Items from a data source:
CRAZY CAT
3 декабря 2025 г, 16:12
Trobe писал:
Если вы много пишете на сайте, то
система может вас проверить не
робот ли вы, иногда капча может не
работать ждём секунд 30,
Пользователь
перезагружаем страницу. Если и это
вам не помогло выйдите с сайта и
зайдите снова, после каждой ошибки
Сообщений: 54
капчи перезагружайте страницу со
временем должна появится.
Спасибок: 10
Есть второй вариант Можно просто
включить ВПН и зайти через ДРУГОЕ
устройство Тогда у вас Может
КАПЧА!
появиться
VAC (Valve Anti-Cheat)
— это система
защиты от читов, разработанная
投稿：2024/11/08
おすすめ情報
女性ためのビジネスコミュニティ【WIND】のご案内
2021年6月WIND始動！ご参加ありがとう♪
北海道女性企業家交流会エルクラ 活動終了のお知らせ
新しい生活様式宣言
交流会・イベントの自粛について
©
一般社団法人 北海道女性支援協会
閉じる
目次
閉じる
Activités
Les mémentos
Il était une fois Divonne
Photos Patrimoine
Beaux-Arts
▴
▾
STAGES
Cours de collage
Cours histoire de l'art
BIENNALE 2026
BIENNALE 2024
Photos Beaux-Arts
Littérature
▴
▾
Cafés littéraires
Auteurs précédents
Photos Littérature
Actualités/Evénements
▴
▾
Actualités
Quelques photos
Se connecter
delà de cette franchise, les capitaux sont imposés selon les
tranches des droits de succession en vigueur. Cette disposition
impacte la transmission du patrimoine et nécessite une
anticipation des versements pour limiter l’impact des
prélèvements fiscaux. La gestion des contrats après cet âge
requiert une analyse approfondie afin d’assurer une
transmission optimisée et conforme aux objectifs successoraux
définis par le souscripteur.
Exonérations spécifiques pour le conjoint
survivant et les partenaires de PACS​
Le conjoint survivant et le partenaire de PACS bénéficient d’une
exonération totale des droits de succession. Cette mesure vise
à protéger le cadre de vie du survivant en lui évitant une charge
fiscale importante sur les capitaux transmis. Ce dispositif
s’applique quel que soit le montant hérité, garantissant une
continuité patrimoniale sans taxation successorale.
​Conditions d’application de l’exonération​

● **Your task**:
The answer must consist solely of the lines from the first line of the data to the line holding "вам не помогло выйдите с сайта и", each given again exactly.

● **Exercise response**:
CRAZY CAT
3 декабря 2025 г, 16:12
Trobe писал:
Если вы много пишете на сайте, то
система может вас проверить не
робот ли вы, иногда капча может не
работать ждём секунд 30,
Пользователь
перезагружаем страницу. Если и это
вам не помогло выйдите с сайта и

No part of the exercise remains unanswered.